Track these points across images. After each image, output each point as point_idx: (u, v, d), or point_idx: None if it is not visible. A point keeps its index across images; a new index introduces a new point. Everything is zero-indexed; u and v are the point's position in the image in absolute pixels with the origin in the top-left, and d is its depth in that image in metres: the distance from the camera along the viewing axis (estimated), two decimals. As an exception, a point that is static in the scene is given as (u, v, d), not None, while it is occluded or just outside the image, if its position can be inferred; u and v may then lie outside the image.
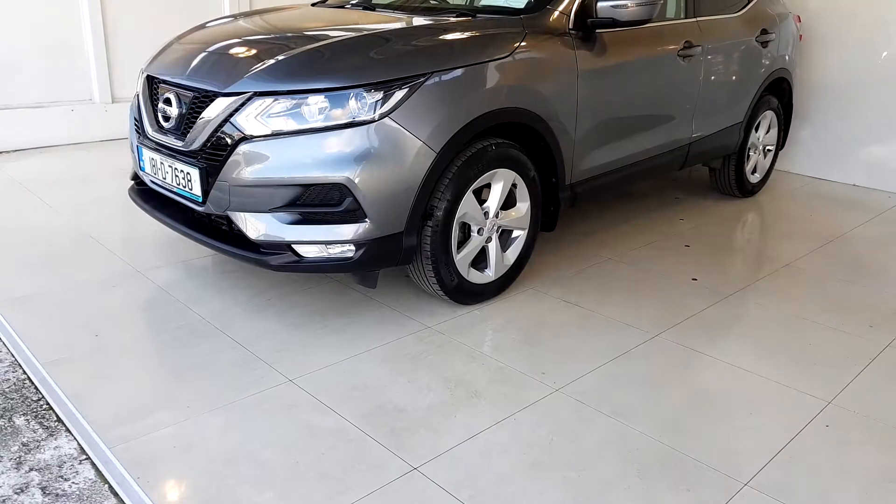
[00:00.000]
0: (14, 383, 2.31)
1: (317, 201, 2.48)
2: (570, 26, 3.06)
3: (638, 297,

★ ★ ★ ★ ★

* _WHAT IS EXPECTED_: Only an exact reproduction of the lines from the one with "[00:00.000]" to the end of the listing is expected.

* _RESULT_:
[00:00.000]
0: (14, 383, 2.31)
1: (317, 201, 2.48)
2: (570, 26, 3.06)
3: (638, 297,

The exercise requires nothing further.